§ PROBLEM TO SOLVE
Exact copy required. Repeat the records, but keep the pictures out.

§ WORKING DATA

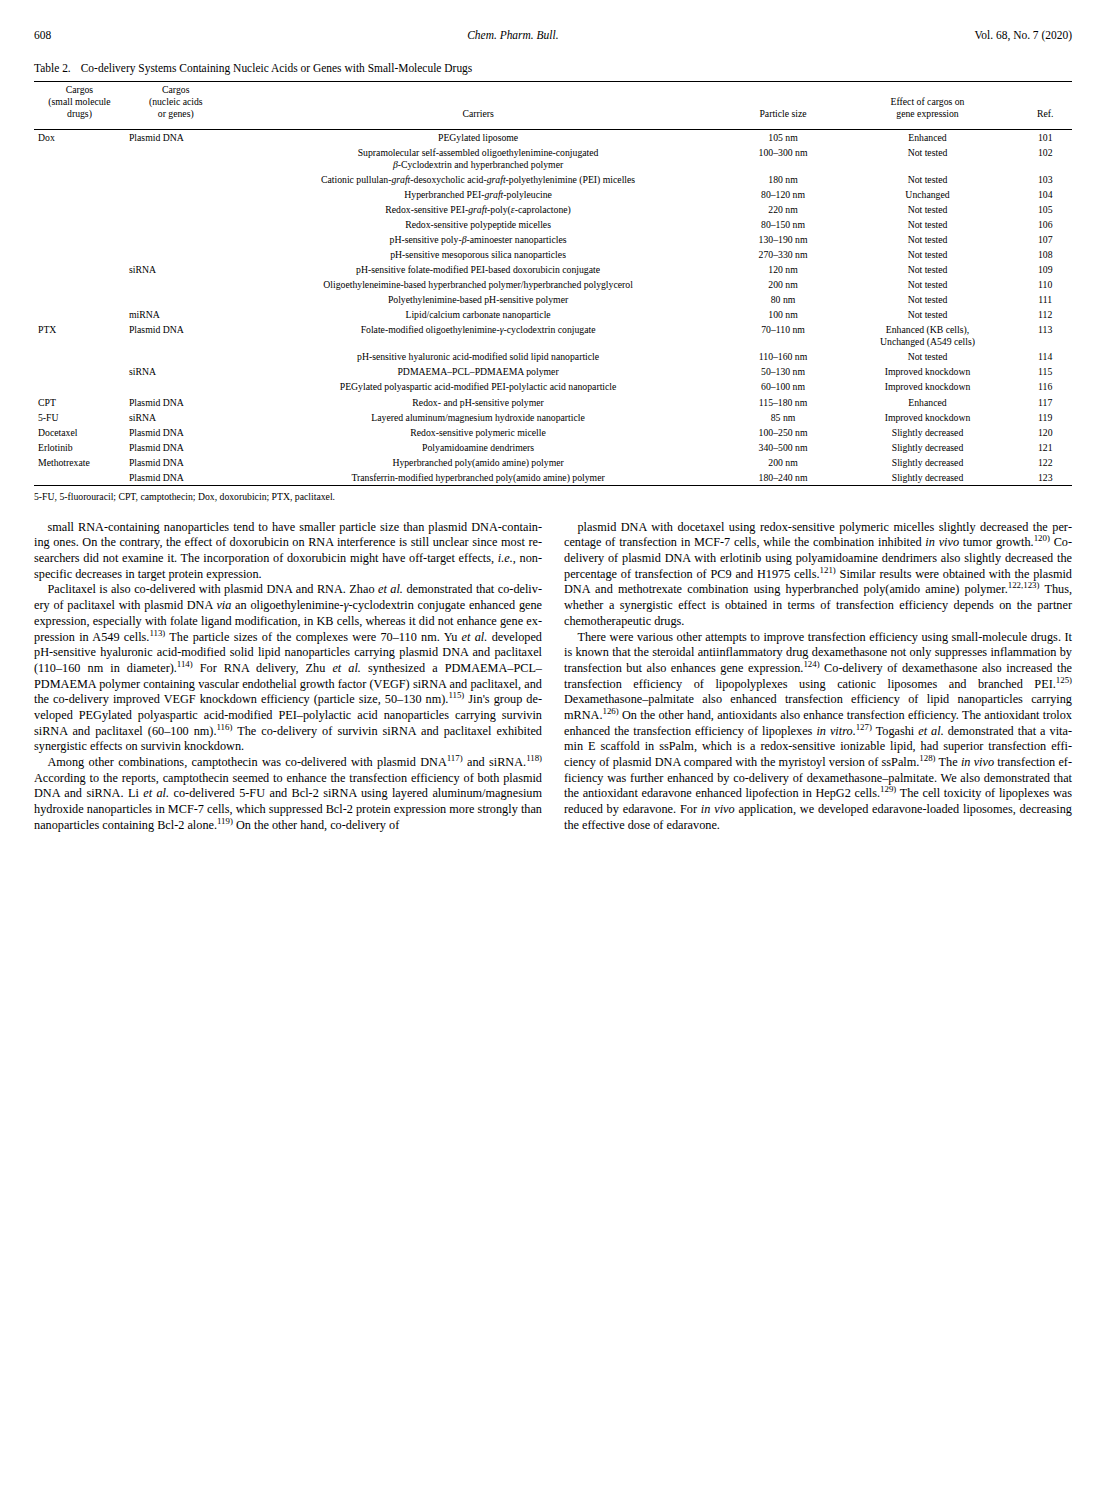608
Chem. Pharm. Bull.
Vol. 68, No. 7 (2020)
Table 2. Co-delivery Systems Containing Nucleic Acids or Genes with Small-Molecule Drugs
| Cargos (small molecule drugs) | Cargos (nucleic acids or genes) | Carriers | Particle size | Effect of cargos on gene expression | Ref. |
| --- | --- | --- | --- | --- | --- |
| Dox | Plasmid DNA | PEGylated liposome | 105 nm | Enhanced | 101 |
| | | Supramolecular self-assembled oligoethylenimine-conjugated β -Cyclodextrin and hyperbranched polymer | 100–300 nm | Not tested | 102 |
| | | Cationic pullulan- graft -desoxycholic acid- graft -polyethylenimine (PEI) micelles | 180 nm | Not tested | 103 |
| | | Hyperbranched PEI- graft -polyleucine | 80–120 nm | Unchanged | 104 |
| | | Redox-sensitive PEI- graft -poly( ε -caprolactone) | 220 nm | Not tested | 105 |
| | | Redox-sensitive polypeptide micelles | 80–150 nm | Not tested | 106 |
| | | pH-sensitive poly- β -aminoester nanoparticles | 130–190 nm | Not tested | 107 |
| | | pH-sensitive mesoporous silica nanoparticles | 270–330 nm | Not tested | 108 |
| | siRNA | pH-sensitive folate-modified PEI-based doxorubicin conjugate | 120 nm | Not tested | 109 |
| | | Oligoethyleneimine-based hyperbranched polymer/hyperbranched polyglycerol | 200 nm | Not tested | 110 |
| | | Polyethylenimine-based pH-sensitive polymer | 80 nm | Not tested | 111 |
| | miRNA | Lipid/calcium carbonate nanoparticle | 100 nm | Not tested | 112 |
| PTX | Plasmid DNA | Folate-modified oligoethylenimine- γ -cyclodextrin conjugate | 70–110 nm | Enhanced (KB cells), Unchanged (A549 cells) | 113 |
| | | pH-sensitive hyaluronic acid-modified solid lipid nanoparticle | 110–160 nm | Not tested | 114 |
| | siRNA | PDMAEMA–PCL–PDMAEMA polymer | 50–130 nm | Improved knockdown | 115 |
| | | PEGylated polyaspartic acid-modified PEI-polylactic acid nanoparticle | 60–100 nm | Improved knockdown | 116 |
| CPT | Plasmid DNA | Redox- and pH-sensitive polymer | 115–180 nm | Enhanced | 117 |
| 5-FU | siRNA | Layered aluminum/magnesium hydroxide nanoparticle | 85 nm | Improved knockdown | 119 |
| Docetaxel | Plasmid DNA | Redox-sensitive polymeric micelle | 100–250 nm | Slightly decreased | 120 |
| Erlotinib | Plasmid DNA | Polyamidoamine dendrimers | 340–500 nm | Slightly decreased | 121 |
| Methotrexate | Plasmid DNA | Hyperbranched poly(amido amine) polymer | 200 nm | Slightly decreased | 122 |
| | Plasmid DNA | Transferrin-modified hyperbranched poly(amido amine) polymer | 180–240 nm | Slightly decreased | 123 |
5-FU, 5-fluorouracil; CPT, camptothecin; Dox, doxorubicin; PTX, paclitaxel.
small RNA-containing nanoparticles tend to have smaller particle size than plasmid DNA-containing ones. On the contrary, the effect of doxorubicin on RNA interference is still unclear since most researchers did not examine it. The incorporation of doxorubicin might have off-target effects, i.e., nonspecific decreases in target protein expression.
Paclitaxel is also co-delivered with plasmid DNA and RNA. Zhao et al. demonstrated that co-delivery of paclitaxel with plasmid DNA via an oligoethylenimine-γ-cyclodextrin conjugate enhanced gene expression, especially with folate ligand modification, in KB cells, whereas it did not enhance gene expression in A549 cells.113) The particle sizes of the complexes were 70–110 nm. Yu et al. developed pH-sensitive hyaluronic acid-modified solid lipid nanoparticles carrying plasmid DNA and paclitaxel (110–160 nm in diameter).114) For RNA delivery, Zhu et al. synthesized a PDMAEMA–PCL–PDMAEMA polymer containing vascular endothelial growth factor (VEGF) siRNA and paclitaxel, and the co-delivery improved VEGF knockdown efficiency (particle size, 50–130 nm).115) Jin's group developed PEGylated polyaspartic acid-modified PEI–polylactic acid nanoparticles carrying survivin siRNA and paclitaxel (60–100 nm).116) The co-delivery of survivin siRNA and paclitaxel exhibited synergistic effects on survivin knockdown.
Among other combinations, camptothecin was co-delivered with plasmid DNA117) and siRNA.118) According to the reports, camptothecin seemed to enhance the transfection efficiency of both plasmid DNA and siRNA. Li et al. co-delivered 5-FU and Bcl-2 siRNA using layered aluminum/magnesium hydroxide nanoparticles in MCF-7 cells, which suppressed Bcl-2 protein expression more strongly than nanoparticles containing Bcl-2 alone.119) On the other hand, co-delivery of
plasmid DNA with docetaxel using redox-sensitive polymeric micelles slightly decreased the percentage of transfection in MCF-7 cells, while the combination inhibited in vivo tumor growth.120) Co-delivery of plasmid DNA with erlotinib using polyamidoamine dendrimers also slightly decreased the percentage of transfection of PC9 and H1975 cells.121) Similar results were obtained with the plasmid DNA and methotrexate combination using hyperbranched poly(amido amine) polymer.122,123) Thus, whether a synergistic effect is obtained in terms of transfection efficiency depends on the partner chemotherapeutic drugs.
There were various other attempts to improve transfection efficiency using small-molecule drugs. It is known that the steroidal antiinflammatory drug dexamethasone not only suppresses inflammation by transfection but also enhances gene expression.124) Co-delivery of dexamethasone also increased the transfection efficiency of lipopolyplexes using cationic liposomes and branched PEI.125) Dexamethasone–palmitate also enhanced transfection efficiency of lipid nanoparticles carrying mRNA.126) On the other hand, antioxidants also enhance transfection efficiency. The antioxidant trolox enhanced the transfection efficiency of lipoplexes in vitro.127) Togashi et al. demonstrated that a vitamin E scaffold in ssPalm, which is a redox-sensitive ionizable lipid, had superior transfection efficiency of plasmid DNA compared with the myristoyl version of ssPalm.128) The in vivo transfection efficiency was further enhanced by co-delivery of dexamethasone–palmitate. We also demonstrated that the antioxidant edaravone enhanced lipofection in HepG2 cells.129) The cell toxicity of lipoplexes was reduced by edaravone. For in vivo application, we developed edaravone-loaded liposomes, decreasing the effective dose of edaravone.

§ SOLVED PROBLEM
608
Chem. Pharm. Bull.
Vol. 68, No. 7 (2020)
Table 2. Co-delivery Systems Containing Nucleic Acids or Genes with Small-Molecule Drugs
| Cargos (small molecule drugs) | Cargos (nucleic acids or genes) | Carriers | Particle size | Effect of cargos on gene expression | Ref. |
| --- | --- | --- | --- | --- | --- |
| Dox | Plasmid DNA | PEGylated liposome | 105 nm | Enhanced | 101 |
| | | Supramolecular self-assembled oligoethylenimine-conjugated β -Cyclodextrin and hyperbranched polymer | 100–300 nm | Not tested | 102 |
| | | Cationic pullulan- graft -desoxycholic acid- graft -polyethylenimine (PEI) micelles | 180 nm | Not tested | 103 |
| | | Hyperbranched PEI- graft -polyleucine | 80–120 nm | Unchanged | 104 |
| | | Redox-sensitive PEI- graft -poly( ε -caprolactone) | 220 nm | Not tested | 105 |
| | | Redox-sensitive polypeptide micelles | 80–150 nm | Not tested | 106 |
| | | pH-sensitive poly- β -aminoester nanoparticles | 130–190 nm | Not tested | 107 |
| | | pH-sensitive mesoporous silica nanoparticles | 270–330 nm | Not tested | 108 |
| | siRNA | pH-sensitive folate-modified PEI-based doxorubicin conjugate | 120 nm | Not tested | 109 |
| | | Oligoethyleneimine-based hyperbranched polymer/hyperbranched polyglycerol | 200 nm | Not tested | 110 |
| | | Polyethylenimine-based pH-sensitive polymer | 80 nm | Not tested | 111 |
| | miRNA | Lipid/calcium carbonate nanoparticle | 100 nm | Not tested | 112 |
| PTX | Plasmid DNA | Folate-modified oligoethylenimine- γ -cyclodextrin conjugate | 70–110 nm | Enhanced (KB cells), Unchanged (A549 cells) | 113 |
| | | pH-sensitive hyaluronic acid-modified solid lipid nanoparticle | 110–160 nm | Not tested | 114 |
| | siRNA | PDMAEMA–PCL–PDMAEMA polymer | 50–130 nm | Improved knockdown | 115 |
| | | PEGylated polyaspartic acid-modified PEI-polylactic acid nanoparticle | 60–100 nm | Improved knockdown | 116 |
| CPT | Plasmid DNA | Redox- and pH-sensitive polymer | 115–180 nm | Enhanced | 117 |
| 5-FU | siRNA | Layered aluminum/magnesium hydroxide nanoparticle | 85 nm | Improved knockdown | 119 |
| Docetaxel | Plasmid DNA | Redox-sensitive polymeric micelle | 100–250 nm | Slightly decreased | 120 |
| Erlotinib | Plasmid DNA | Polyamidoamine dendrimers | 340–500 nm | Slightly decreased | 121 |
| Methotrexate | Plasmid DNA | Hyperbranched poly(amido amine) polymer | 200 nm | Slightly decreased | 122 |
| | Plasmid DNA | Transferrin-modified hyperbranched poly(amido amine) polymer | 180–240 nm | Slightly decreased | 123 |
5-FU, 5-fluorouracil; CPT, camptothecin; Dox, doxorubicin; PTX, paclitaxel.
small RNA-containing nanoparticles tend to have smaller particle size than plasmid DNA-containing ones. On the contrary, the effect of doxorubicin on RNA interference is still unclear since most researchers did not examine it. The incorporation of doxorubicin might have off-target effects, i.e., nonspecific decreases in target protein expression.
Paclitaxel is also co-delivered with plasmid DNA and RNA. Zhao et al. demonstrated that co-delivery of paclitaxel with plasmid DNA via an oligoethylenimine-γ-cyclodextrin conjugate enhanced gene expression, especially with folate ligand modification, in KB cells, whereas it did not enhance gene expression in A549 cells.113) The particle sizes of the complexes were 70–110 nm. Yu et al. developed pH-sensitive hyaluronic acid-modified solid lipid nanoparticles carrying plasmid DNA and paclitaxel (110–160 nm in diameter).114) For RNA delivery, Zhu et al. synthesized a PDMAEMA–PCL–PDMAEMA polymer containing vascular endothelial growth factor (VEGF) siRNA and paclitaxel, and the co-delivery improved VEGF knockdown efficiency (particle size, 50–130 nm).115) Jin's group developed PEGylated polyaspartic acid-modified PEI–polylactic acid nanoparticles carrying survivin siRNA and paclitaxel (60–100 nm).116) The co-delivery of survivin siRNA and paclitaxel exhibited synergistic effects on survivin knockdown.
Among other combinations, camptothecin was co-delivered with plasmid DNA117) and siRNA.118) According to the reports, camptothecin seemed to enhance the transfection efficiency of both plasmid DNA and siRNA. Li et al. co-delivered 5-FU and Bcl-2 siRNA using layered aluminum/magnesium hydroxide nanoparticles in MCF-7 cells, which suppressed Bcl-2 protein expression more strongly than nanoparticles containing Bcl-2 alone.119) On the other hand, co-delivery of
plasmid DNA with docetaxel using redox-sensitive polymeric micelles slightly decreased the percentage of transfection in MCF-7 cells, while the combination inhibited in vivo tumor growth.120) Co-delivery of plasmid DNA with erlotinib using polyamidoamine dendrimers also slightly decreased the percentage of transfection of PC9 and H1975 cells.121) Similar results were obtained with the plasmid DNA and methotrexate combination using hyperbranched poly(amido amine) polymer.122,123) Thus, whether a synergistic effect is obtained in terms of transfection efficiency depends on the partner chemotherapeutic drugs.
There were various other attempts to improve transfection efficiency using small-molecule drugs. It is known that the steroidal antiinflammatory drug dexamethasone not only suppresses inflammation by transfection but also enhances gene expression.124) Co-delivery of dexamethasone also increased the transfection efficiency of lipopolyplexes using cationic liposomes and branched PEI.125) Dexamethasone–palmitate also enhanced transfection efficiency of lipid nanoparticles carrying mRNA.126) On the other hand, antioxidants also enhance transfection efficiency. The antioxidant trolox enhanced the transfection efficiency of lipoplexes in vitro.127) Togashi et al. demonstrated that a vitamin E scaffold in ssPalm, which is a redox-sensitive ionizable lipid, had superior transfection efficiency of plasmid DNA compared with the myristoyl version of ssPalm.128) The in vivo transfection efficiency was further enhanced by co-delivery of dexamethasone–palmitate. We also demonstrated that the antioxidant edaravone enhanced lipofection in HepG2 cells.129) The cell toxicity of lipoplexes was reduced by edaravone. For in vivo application, we developed edaravone-loaded liposomes, decreasing the effective dose of edaravone.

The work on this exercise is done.